Aside from monitoring tools, new innovative uses of ICT technology are helping to leverage and/or support governance in regions where it has been primarily absent. Tools like FrontlineSMS:Legal and the Internet Bar Organization’s Internet Silk Road Initiative help extend the reach of formal state legal institutions to the remotest of areas. This is particularly useful in places like the remote mountains of Afghanistan or Pakistan’s northwest frontier where formal state penetration is limited. When disputes arise, citizens residing in these areas can call or text their dispute to a legal authority connected to this “mlegal” technology, which can help facilitate various legal needs such as discovery, facilitation, or representation just to name a few. Furthermore, these projects can also work with informal justice systems that may have greater legitimacy in a region. In the case of Afghanistan, working with Jirgas can provide greater legitimacy, collaboration, and enforcement on legal decisions made by formal and informal judges and juries.

However, questions do arise on how one monitors and maintains the enforcement of decisions made on legal disputes. In remote regions, monitoring is very difficult and having adequate witnesses may pose a problem in remote locations. In the case of Afghanistan, if state institutions are so remote, enforcement will require greater cooperation from jirgas – a community of tribal elders that specifically addresses disputes in the community. This can pose a problem as jirgas are not monitored and may become privy to dubious dealings. In other words, there is no regulatory system or body to help maintain the jirgas honesty.

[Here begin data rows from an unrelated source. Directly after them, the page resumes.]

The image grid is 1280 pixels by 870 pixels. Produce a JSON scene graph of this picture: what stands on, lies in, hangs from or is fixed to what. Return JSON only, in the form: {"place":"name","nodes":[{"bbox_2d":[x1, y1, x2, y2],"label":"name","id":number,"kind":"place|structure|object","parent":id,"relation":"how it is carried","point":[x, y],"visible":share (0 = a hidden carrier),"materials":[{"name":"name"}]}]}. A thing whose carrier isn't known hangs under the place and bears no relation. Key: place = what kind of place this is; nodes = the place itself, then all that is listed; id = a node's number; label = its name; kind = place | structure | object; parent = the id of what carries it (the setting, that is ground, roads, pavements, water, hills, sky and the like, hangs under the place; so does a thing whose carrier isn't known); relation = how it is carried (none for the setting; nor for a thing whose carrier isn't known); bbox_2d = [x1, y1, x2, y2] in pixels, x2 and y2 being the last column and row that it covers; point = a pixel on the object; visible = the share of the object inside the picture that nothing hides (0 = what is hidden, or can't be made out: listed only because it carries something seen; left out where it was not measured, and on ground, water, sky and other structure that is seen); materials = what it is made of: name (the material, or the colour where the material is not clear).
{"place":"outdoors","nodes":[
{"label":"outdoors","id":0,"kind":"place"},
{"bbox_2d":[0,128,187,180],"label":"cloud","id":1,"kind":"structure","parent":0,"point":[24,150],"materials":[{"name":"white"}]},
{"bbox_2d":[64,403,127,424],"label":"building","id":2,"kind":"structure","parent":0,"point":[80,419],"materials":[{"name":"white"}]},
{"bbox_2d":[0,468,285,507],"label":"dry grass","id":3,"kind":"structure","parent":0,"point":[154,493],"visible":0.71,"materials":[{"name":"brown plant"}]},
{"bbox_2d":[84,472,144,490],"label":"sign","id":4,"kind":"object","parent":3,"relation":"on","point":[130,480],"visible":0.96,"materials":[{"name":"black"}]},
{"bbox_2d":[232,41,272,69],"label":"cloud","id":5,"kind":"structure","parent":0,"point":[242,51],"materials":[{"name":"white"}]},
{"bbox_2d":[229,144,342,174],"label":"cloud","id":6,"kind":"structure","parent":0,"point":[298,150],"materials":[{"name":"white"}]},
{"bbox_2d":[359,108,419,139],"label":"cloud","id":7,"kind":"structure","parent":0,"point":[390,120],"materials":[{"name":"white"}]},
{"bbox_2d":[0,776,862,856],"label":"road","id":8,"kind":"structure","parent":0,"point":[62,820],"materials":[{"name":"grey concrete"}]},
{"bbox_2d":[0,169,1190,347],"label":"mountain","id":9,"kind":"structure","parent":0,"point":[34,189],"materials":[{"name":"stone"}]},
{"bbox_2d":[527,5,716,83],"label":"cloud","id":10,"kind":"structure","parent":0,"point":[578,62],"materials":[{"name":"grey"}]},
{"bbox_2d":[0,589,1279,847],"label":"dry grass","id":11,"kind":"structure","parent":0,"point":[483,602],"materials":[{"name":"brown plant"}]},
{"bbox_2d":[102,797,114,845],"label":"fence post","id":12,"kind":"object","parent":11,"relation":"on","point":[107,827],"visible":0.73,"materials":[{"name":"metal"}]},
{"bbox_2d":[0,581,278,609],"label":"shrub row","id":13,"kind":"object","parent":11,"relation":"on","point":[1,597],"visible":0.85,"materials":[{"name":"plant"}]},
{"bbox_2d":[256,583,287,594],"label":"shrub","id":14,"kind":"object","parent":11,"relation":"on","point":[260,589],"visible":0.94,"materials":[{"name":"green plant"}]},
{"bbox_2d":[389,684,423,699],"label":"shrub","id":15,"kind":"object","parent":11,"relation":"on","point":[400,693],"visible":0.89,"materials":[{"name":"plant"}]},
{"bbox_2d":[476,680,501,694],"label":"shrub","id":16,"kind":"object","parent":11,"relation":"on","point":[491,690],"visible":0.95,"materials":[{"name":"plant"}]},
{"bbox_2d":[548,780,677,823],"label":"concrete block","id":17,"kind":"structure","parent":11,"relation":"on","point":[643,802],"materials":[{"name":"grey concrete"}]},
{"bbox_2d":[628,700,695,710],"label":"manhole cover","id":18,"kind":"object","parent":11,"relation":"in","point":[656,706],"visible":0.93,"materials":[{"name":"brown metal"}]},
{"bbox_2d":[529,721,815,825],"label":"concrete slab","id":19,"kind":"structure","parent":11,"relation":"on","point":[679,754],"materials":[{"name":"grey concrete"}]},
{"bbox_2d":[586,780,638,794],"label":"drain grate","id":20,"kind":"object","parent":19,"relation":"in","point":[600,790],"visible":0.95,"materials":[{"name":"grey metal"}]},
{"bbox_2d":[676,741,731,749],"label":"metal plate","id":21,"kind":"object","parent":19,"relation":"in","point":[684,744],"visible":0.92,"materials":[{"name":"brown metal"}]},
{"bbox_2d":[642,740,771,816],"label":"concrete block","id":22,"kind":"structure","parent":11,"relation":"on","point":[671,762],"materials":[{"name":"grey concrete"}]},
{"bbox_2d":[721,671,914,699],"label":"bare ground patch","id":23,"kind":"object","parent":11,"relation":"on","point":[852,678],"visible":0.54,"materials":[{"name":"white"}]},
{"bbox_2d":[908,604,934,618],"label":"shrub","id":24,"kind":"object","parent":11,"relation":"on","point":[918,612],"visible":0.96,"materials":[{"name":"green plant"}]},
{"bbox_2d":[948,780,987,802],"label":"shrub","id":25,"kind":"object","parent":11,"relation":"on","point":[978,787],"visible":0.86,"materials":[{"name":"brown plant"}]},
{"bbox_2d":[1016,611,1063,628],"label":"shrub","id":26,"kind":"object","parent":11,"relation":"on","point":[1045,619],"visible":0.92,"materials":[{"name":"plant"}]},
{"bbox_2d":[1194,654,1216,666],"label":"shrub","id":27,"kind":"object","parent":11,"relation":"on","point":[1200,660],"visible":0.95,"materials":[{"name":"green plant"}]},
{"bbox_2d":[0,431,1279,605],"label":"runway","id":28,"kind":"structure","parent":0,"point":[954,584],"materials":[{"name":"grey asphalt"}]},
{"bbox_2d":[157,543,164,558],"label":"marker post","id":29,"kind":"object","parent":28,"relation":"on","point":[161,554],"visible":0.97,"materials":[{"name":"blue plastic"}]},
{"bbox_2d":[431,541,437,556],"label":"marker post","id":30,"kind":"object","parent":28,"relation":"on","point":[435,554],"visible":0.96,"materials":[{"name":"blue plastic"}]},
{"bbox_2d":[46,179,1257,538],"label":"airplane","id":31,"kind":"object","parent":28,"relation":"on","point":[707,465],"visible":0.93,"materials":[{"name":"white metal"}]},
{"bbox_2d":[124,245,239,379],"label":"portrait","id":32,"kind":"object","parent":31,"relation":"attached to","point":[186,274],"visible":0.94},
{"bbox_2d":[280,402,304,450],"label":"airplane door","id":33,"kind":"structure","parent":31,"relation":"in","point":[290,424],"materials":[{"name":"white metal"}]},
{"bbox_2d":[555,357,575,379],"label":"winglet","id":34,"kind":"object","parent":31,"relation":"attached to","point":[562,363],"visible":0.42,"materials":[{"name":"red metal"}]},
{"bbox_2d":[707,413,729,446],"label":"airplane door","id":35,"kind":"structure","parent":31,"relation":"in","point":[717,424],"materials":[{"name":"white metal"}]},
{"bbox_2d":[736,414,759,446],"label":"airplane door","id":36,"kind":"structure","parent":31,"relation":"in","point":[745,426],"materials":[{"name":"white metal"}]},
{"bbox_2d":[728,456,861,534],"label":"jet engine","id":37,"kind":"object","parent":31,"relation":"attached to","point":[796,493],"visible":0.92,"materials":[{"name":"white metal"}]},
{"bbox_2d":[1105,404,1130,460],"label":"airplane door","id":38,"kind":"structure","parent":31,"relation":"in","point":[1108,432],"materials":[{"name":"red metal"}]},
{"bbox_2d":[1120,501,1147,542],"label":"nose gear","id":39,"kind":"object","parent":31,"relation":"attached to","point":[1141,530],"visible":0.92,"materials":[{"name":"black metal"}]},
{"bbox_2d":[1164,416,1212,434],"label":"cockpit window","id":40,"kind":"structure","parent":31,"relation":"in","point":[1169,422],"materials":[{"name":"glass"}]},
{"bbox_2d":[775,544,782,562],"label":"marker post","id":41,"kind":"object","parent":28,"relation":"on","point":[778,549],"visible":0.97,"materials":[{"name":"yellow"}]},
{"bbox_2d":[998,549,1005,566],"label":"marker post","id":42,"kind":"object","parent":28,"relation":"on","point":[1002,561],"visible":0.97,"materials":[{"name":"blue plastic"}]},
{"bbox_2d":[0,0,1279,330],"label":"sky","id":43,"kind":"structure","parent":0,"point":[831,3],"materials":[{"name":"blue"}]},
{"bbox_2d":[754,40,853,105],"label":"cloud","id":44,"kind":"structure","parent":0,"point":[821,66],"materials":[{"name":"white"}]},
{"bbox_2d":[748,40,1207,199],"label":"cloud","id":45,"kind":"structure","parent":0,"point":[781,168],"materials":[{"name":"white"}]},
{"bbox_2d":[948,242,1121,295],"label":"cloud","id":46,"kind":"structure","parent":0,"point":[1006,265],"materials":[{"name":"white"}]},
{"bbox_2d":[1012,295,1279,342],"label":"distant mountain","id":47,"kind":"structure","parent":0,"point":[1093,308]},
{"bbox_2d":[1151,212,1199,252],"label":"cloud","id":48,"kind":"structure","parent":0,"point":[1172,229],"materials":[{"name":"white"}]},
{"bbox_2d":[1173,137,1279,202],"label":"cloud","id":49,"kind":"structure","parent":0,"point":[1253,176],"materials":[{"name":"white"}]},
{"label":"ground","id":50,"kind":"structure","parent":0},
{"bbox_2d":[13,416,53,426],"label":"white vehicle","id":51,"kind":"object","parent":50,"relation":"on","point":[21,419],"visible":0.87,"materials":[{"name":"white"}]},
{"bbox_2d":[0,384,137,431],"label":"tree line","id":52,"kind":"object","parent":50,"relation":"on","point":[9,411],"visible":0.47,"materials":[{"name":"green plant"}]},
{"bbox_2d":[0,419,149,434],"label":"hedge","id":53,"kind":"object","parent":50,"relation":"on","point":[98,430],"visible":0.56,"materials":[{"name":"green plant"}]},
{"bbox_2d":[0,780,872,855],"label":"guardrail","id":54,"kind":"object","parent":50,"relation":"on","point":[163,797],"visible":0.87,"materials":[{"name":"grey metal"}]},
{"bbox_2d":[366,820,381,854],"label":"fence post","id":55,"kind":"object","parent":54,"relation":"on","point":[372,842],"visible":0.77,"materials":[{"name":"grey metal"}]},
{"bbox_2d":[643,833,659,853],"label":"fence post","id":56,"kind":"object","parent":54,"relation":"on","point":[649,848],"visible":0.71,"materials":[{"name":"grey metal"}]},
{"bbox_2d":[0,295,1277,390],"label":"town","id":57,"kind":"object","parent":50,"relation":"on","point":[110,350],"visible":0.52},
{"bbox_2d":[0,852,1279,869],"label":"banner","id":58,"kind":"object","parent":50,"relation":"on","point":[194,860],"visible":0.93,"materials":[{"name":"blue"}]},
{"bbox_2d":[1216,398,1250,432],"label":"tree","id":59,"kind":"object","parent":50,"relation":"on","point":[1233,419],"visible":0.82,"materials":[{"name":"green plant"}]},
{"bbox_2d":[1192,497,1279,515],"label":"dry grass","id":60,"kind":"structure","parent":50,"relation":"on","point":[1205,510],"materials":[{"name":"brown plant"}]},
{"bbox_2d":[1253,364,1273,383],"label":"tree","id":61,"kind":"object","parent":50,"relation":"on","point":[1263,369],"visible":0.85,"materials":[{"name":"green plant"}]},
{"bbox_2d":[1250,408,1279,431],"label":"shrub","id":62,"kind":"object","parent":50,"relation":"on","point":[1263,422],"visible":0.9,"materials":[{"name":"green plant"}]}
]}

Also, the technologies that were supposed to aid and support governance seemed limited to institutions. While institutions are important, they cannot function correctly without having a strong civil society. Aisha Ghaus-Pasha presents an excellent case on the role of civil society and how it promotes “good governance like transparency, effectiveness, openness,
responsiveness, and accountability.” (page 3) Therefore, it would be very interesting to see how technology can aid in the strengthening of civil society and create better relations and cooperation between civil society and formal state institutions.

The overall experience of being part of the TechChange workshop was quite eye-opening. It brought me face-to-face to many technologies that are simply daring to create change. Obviously, technology is not the answer to social woes and the organization makes no case that it does. However, they do argue that technology can certainly help and that it is simply daring to create positive social change as best it can through feedback and trial and error.